→ TASK REQUIREMENTS
The answer is a single number: the count of lines below in which the word "Average" appears.
Start of AVAILABLE DATA
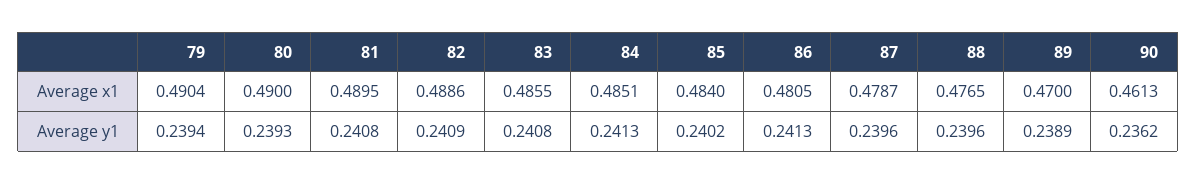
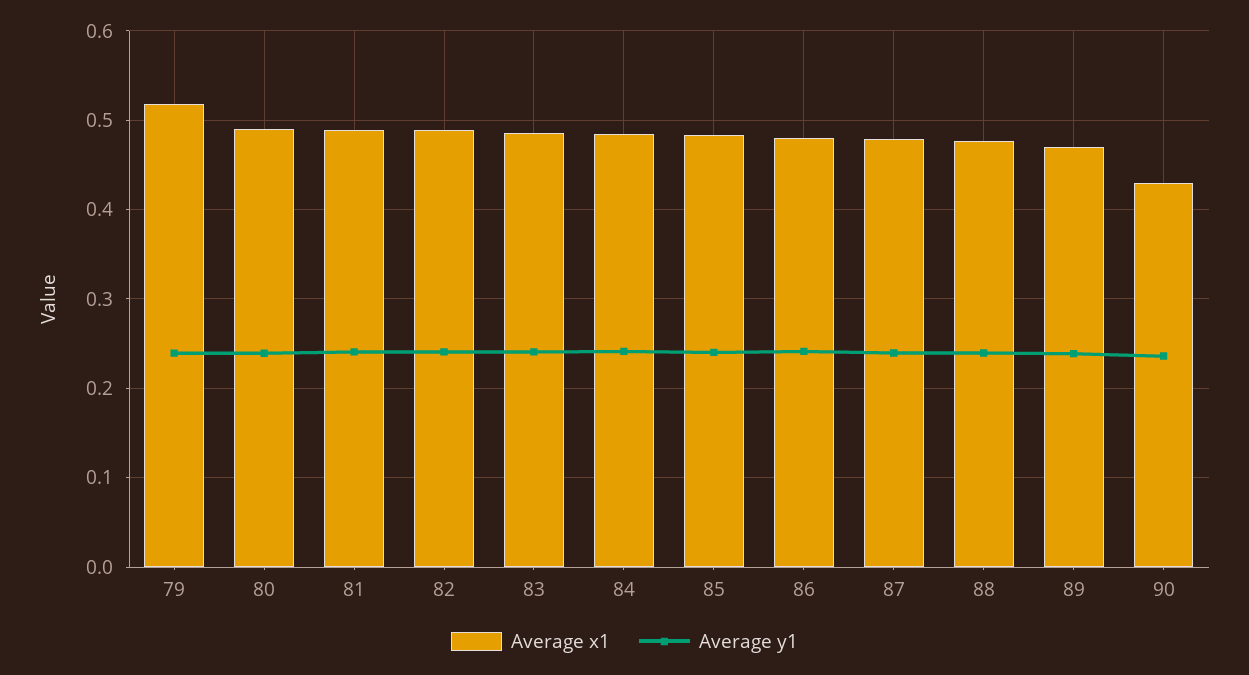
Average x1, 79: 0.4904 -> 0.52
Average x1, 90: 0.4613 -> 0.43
End of AVAILABLE DATA
Start of AVAILABLE DATA
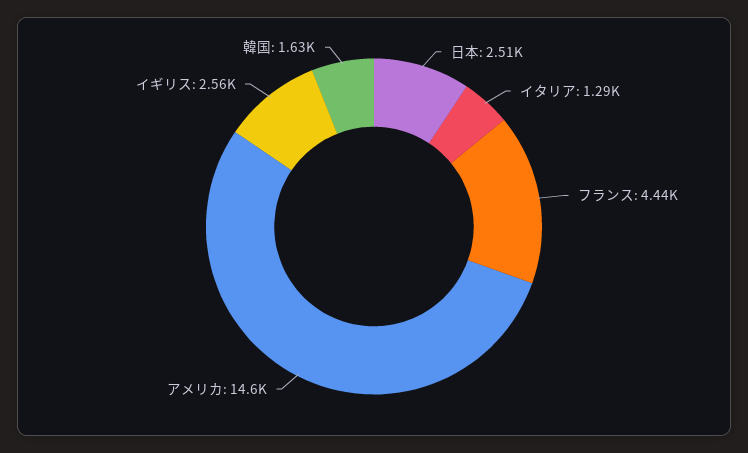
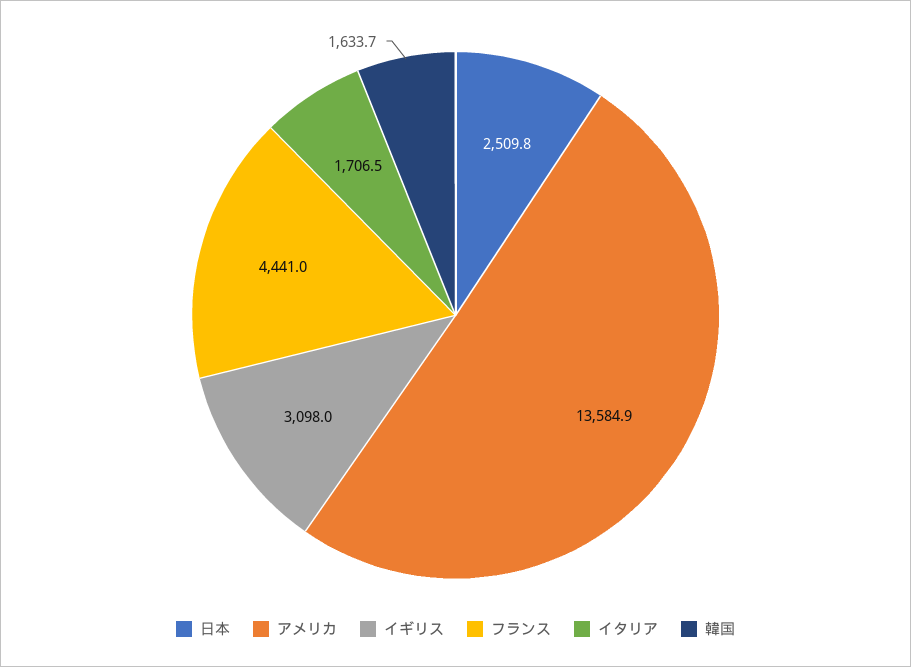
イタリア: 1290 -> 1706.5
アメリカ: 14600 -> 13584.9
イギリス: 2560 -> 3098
End of AVAILABLE DATA
→ SOLUTION FOR THIS EXERCISE
2